In crossing a narrow brook by means of a small plank which, being rotten, gave way, Lady Rosamond was thrown into the water with no regard to ceremony. A loud scream from Helen Douglas, who was standing near, brought the whole company, while terrified shrieks arose on all sides. In an instant Master Johnnie Douglas appeared in sight followed by Lieut. Trevelyan. The mischievous disposition of the former could not prevent an outburst of laughter despite all his high notions of gallantry. The young lieutenant came boldly forward, seized the hand of Lady Rosamond, and led her to a seat at a short distance. The dripping garments clinging to the form of the frightened girl moved the young soldier with pity and showed the tender nature of his manly heart. The heartless Johnnie was dispatched for dry wraps and more comfortable clothing. Lieutenant Trevelyan could not force a smile. The same puzzled expression which had baffled Mr. Howe forced itself upon him.
Mary Douglas had wrapped her companion’s feet in the shawl taken off her own shoulders, and sat anxiously awaiting their courier. The children were more demonstrative in showing their grief. During the moments that passed the minds of the elder members of the group were busily engaged.
Lady Rosamond, regardless of her situation, was busied in projecting schemes the most fanciful. She was thinking of the contents of her father’s letter. In spite of the strong efforts of will her thoughts would turn in another and far different direction, which, perhaps, on this occasion it would be more discreet to conceal. The painful and ill-disguised look was attributed to the accident. Well for Lady Rosamond if it were so. Yes, an accident, a painful accident—forgive the expression—an accident of the heart. Poor Lady Rosamond!
Ah, Mr. Trevelyan, we have an undue curiosity to follow the turn of your thoughts; but, as we once more note that puzzled look, think your generous heart and honest nature deserve more generous treatment. At least, this time, we grant you further respite.
Johnnie’s arrival prevents further moralizing. No room for gravity when Johnnie Douglas is near. His mischievous spirit is infectious.
Christmas festivities, etc.
The months pass quickly away.
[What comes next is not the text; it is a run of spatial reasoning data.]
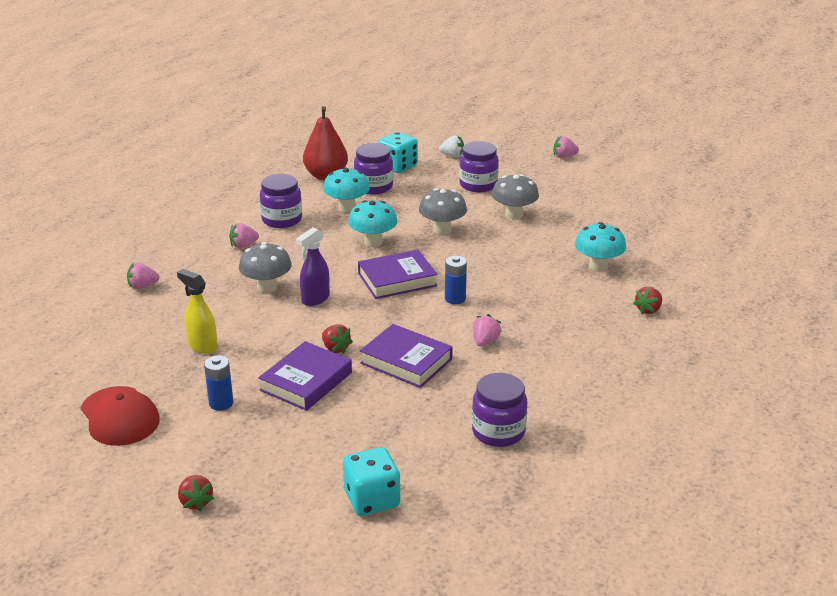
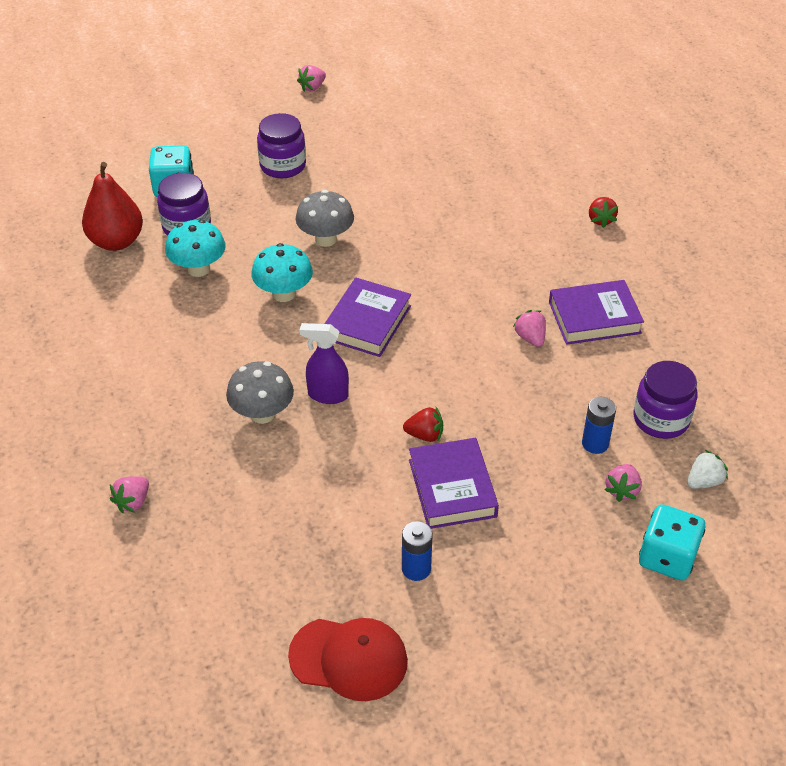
camera: 45 degrees left, 15 degrees up
yellow spray bottle [177,269,218,354] -> none
red strawberry [178,475,214,511] -> none
pink strawberry [229,223,259,248] -> pink strawberry moved to [605,464,642,502]
purple jar [260,174,302,228] -> none
purple spray bottle [296,227,330,306] -> purple spray bottle turned 105 degrees clockwise [299,323,349,404]
purple book [360,324,453,388] -> purple book moved to [549,280,644,345]
white strawberry [439,135,464,157] -> white strawberry moved to [687,450,728,489]
blue battery [445,256,467,304] -> blue battery moved to [582,397,616,454]
grey mushroom [492,174,539,219] -> none
turquoise mushroom [575,222,626,272] -> none

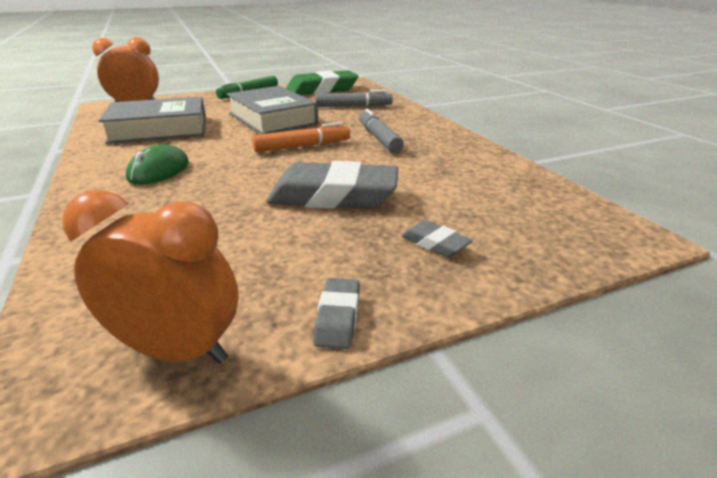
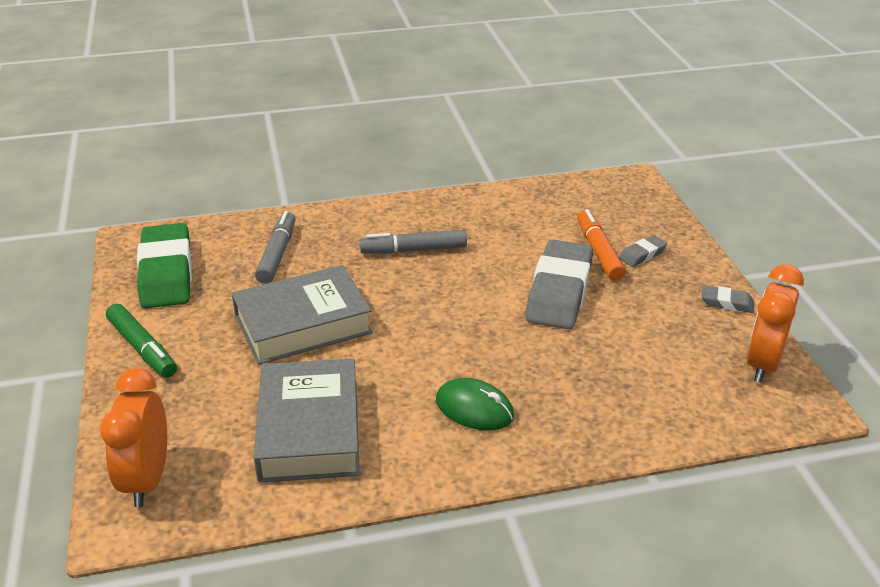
camera: 80 degrees left, 5 degrees up
orange marker [252,122,350,152] -> orange marker moved to [577,209,626,281]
October, with its brilliant trophies of the wood, has departed, leaving behind many pleasing memories of its presence. November, in its raw and surly mood, is allowed to take farewell without any expression of regret. The last of this numerous family—December—is greeted with a hearty reception from every member of the Douglas family. The purity of the soft snow flakes, falling in myriads, are invested with indescribable charms. The clear, cold, and frosty atmosphere is exhilarating to the bright, fresh countenances of the youthful party sliding on the ponds and brooks. The river affords amusement for skaters. The jingle of the bells is music sweet and gratifying as the horses prance along with a keen sense of the pleasure they afford to the beautiful ladies encased in costly furs and wrapped in inviting buffalo robes.